The lowest level tool is the bench
program. This is a microbenchmark that
executes repeated writes and fsyncs of the requested size. To build it and see
its usage, run:
make bench
./bench --help
A possibly outdated version of that message is:
Time how long it takes to append into a file and fdatasync it.
The results are printed in seconds total for all the writes.
Usage: ./bench [options]
--count=NUM Number of sequential appends to measure [default 1000]
--direct=yes|no Whether to use O_DIRECT [default no]
--file=NAME File to create/truncate and write into [default bench.dat]
--help Print this help message and exit
--offset=BYTES Number of bytes to skip at start of file [default 0]
--size=BYTES Number of bytes to append in each iteration [default 1]
While the bench program can be useful on its own, you'll probably want to run
the benchmark with a bunch of different paramters. To do so automatically, you
can use runner.sh
. First, you'll need to create a file inside the machines/
directory describing the machine you want to test on and its disks. The name of
the file can be any name you want for the machine, and the file itself is
interpreted by bash.
Here's an example for testing against a single disk on localhost:
disks="somedisk:sda:/tmp"
rootcmd () {
sudo $*
}
cmd () {
$*
}
sendfile () {
cp $1 ~/
}
And here's a more complex example for testing against two disks on a remote host:
disks="x25-m:sda:/home/ongardie 530:sdb:/home/ongardie/sdb1/tmp"
rootcmd () {
ssh flygecko sudo $*
}
cmd () {
ssh flygecko $*
}
sendfile () {
scp $1 flygecko:
}
There's four things you need to define in each machine file:
- disks is a string listing out the disks attached to the system. Each disk
is separated with a space. There are three components to each disk,
separated by colons: the disk's friendly name, the disk's device name within
/dev/
, and the directory in which the benchmark should write its file. - rootcmd is a function that executes a command as root. This is used for changing device settings with hdparm.
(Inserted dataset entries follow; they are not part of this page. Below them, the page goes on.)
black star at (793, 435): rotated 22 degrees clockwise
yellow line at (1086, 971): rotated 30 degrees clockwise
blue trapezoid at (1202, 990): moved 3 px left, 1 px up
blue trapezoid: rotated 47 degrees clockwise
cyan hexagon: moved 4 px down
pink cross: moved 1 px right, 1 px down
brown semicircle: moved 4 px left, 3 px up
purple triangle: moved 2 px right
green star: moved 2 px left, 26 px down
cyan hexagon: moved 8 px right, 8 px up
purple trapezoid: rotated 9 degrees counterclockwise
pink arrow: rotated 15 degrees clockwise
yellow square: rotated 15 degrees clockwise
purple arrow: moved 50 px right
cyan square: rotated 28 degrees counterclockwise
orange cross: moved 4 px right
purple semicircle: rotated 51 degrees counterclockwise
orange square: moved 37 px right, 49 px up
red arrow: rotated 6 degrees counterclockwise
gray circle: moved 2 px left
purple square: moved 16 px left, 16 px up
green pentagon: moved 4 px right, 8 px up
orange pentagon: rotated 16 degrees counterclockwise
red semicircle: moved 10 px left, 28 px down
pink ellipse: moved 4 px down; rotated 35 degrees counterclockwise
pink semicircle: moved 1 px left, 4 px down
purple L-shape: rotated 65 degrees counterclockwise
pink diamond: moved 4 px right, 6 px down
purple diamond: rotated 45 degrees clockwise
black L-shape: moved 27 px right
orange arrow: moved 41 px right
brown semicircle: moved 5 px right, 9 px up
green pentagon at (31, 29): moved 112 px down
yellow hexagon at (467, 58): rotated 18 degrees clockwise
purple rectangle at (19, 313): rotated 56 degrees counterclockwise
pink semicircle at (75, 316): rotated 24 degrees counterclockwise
- cmd is a function that executes a command as a normal user. This is used
for compiling and running the
bench
program. - sendfile is a function that copies the given file to the machine's home directory.
You'll need gcc and hdparm installed on every remote machine.
Once you've got your machine description file in place, you should review the
options at the top of the runner.sh
script. It's rather thorough out of the
box, and you might want to cut back on the number of configurations. When
you're ready, run:
./runner.sh
This script produces a file called results.csv
that looks something like
this:
machine,disk,writecache,size,offset,direct,count,seconds
flygecko,x25-m,yes,1,0,no,100,0.033465235
flygecko,x25-m,yes,1,512,no,100,0.029445542
flygecko,x25-m,yes,2,0,no,100,0.034066043
flygecko,x25-m,yes,2,512,no,100,0.032349597
flygecko,x25-m,yes,4,0,no,100,0.030776787
flygecko,x25-m,yes,4,512,no,100,0.033931288
...
You'll probbaly want to tail -f results.csv
while runner.sh
is working so
that you feel better about progress.
Because the results.csv
file gets to be large, it's probably necessary to
post-process it somehow for human consumption. The script post.R
loads in the
results.csv
file, summarizes the data a bit, and graphs the results. To
invoke it, run:
R -e "source('post.R'); ggsave('results.svg', g, width=10, height=7)"
If you know R and ggplot2, you'll find this to be a good starting point. If you
don't, your mileage may vary with the default graph. A sample graph is included
in results.sample.png
:
That's everything you'll find here for now. Go test your disks! Pull requests are welcome.